Nous avons quelques positions en infrastructures, mais elles restent modestes. La vraie limite de cette classe d’actifs, c’est ce que j’appelle celle du « storytelling ». Si je proposais à un client d’investir dans une start-up en private equity ou dans la future autoroute qui reliera Castres à Toulouse, il sera instinctivement plus attiré vers la start-up. Il y a une dimension narrative dans l’investissement que l’infrastructure peine à offrir. L’investisseur chevronné, lui, intègre parfaitement l’infrastructure dans une logique de diversification. Cependant, pour les familles, notamment les nouvelles générations, c’est plus difficile à vendre, même si la rentabilité n’est pas moins bonne. C’est là où notre rôle de conseil prend tout son sens : réussir à bien transcrire les atouts de cette classe d’actifs.
Justement, quels sont ces atouts ?
La récurrence des flux du segment des infrastructures est très intéressante. Prenez l’autoroute : il y a un péage, donc un revenu régulier et prévisible. Cette visibilité sur les cash flows permet d’avoir une lecture assez claire de l’investissement et de sa rentabilité dans le temps. Il y a aussi souvent un mix public-privé : des collectivités locales et la Banque européenne d’investissement participent à ces projets, ce qui maintient une certaine stabilité. La limite, en revanche, repose dans la dimension politique que peuvent comporter certaines infrastructures. Il faut savoir dépasser ce biais pour que l’investisseur se concentre sur le business plan réel du projet. Pour un investisseur de long terme qui cherche de la visibilité et de la régularité, je pense qu’une bonne allocation doit faire une place à cette classe d’actifs.
Les fonds evergreen ont-ils convaincu des clients qui étaient jusqu’alors réticents au non-coté ?
C’est précisément là que réside l’intérêt de ces véhicules. La non-liquidité était le principal frein pour certaines familles qui refusaient de s’engager sur des horizons aussi longs. Les sociétés de gestion l’ont compris et ont su innover pour capter ce segment d’investisseurs. Aujourd’hui, les grands acteurs internationaux sont tous positionnés sur cette thématique. Quand des gérants de cette envergure font le choix stratégique de lancer des fonds evergreen, c’est qu’ils ont identifié un volet de nouvelles liquidités à capter. Certains conseillers restent sceptiques, et je comprends leur position : si un client croit vraiment dans le non-coté, pourquoi accepter une potentielle perte de performance ? En revanche, tout le monde ne cherche pas à maximiser les rendements à tout prix. Pour des familles qui visent des objectifs situés entre 8 et 12 %, avec des thématiques d’investissement attractives et une souplesse de sortie, les fonds evergreen ont toute leur place dans une allocation globale.
Un dernier mot quant à l’avenir de ces fonds ?
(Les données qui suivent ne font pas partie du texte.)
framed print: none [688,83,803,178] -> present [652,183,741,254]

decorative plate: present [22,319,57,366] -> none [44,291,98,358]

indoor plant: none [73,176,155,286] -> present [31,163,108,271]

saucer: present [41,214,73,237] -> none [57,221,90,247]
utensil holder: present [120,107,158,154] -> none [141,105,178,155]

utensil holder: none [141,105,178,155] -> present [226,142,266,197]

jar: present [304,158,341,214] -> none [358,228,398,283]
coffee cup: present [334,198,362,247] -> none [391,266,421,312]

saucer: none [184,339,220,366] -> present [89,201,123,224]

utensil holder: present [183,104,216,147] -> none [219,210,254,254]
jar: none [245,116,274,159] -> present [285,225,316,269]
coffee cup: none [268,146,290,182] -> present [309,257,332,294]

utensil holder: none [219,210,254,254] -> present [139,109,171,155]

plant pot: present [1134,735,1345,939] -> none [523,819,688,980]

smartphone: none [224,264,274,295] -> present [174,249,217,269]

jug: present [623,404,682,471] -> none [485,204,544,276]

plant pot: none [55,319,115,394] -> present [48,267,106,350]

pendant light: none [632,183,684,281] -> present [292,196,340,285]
Nous n’en sommes qu’au tout début de l’histoire. Trois ou quatre ans de recul, c’est peu. Des ajustements seront nécessaires, notamment concernant la taille de fonds maximale capable d’éviter qu’un véhicule ne devienne trop massif et perde en agilité. Typiquement, un fonds qui passe en quelques mois de 1 milliard à presque 2 milliards représente une croissance impressionnante qui appelle à une gestion flexible et technique. Je reste néanmoins convaincu que les fonds evergreen s’inscrivent dans la durée, car ils répondent à un besoin du marché. Ils sont portés par des gérants de premier plan, et les premiers résultats, bien qu’encore partiels, sont encourageants. L’avenir dira dans quelle mesure la liquidité et la performance peuvent coexister sereinement, mais les signaux sont là.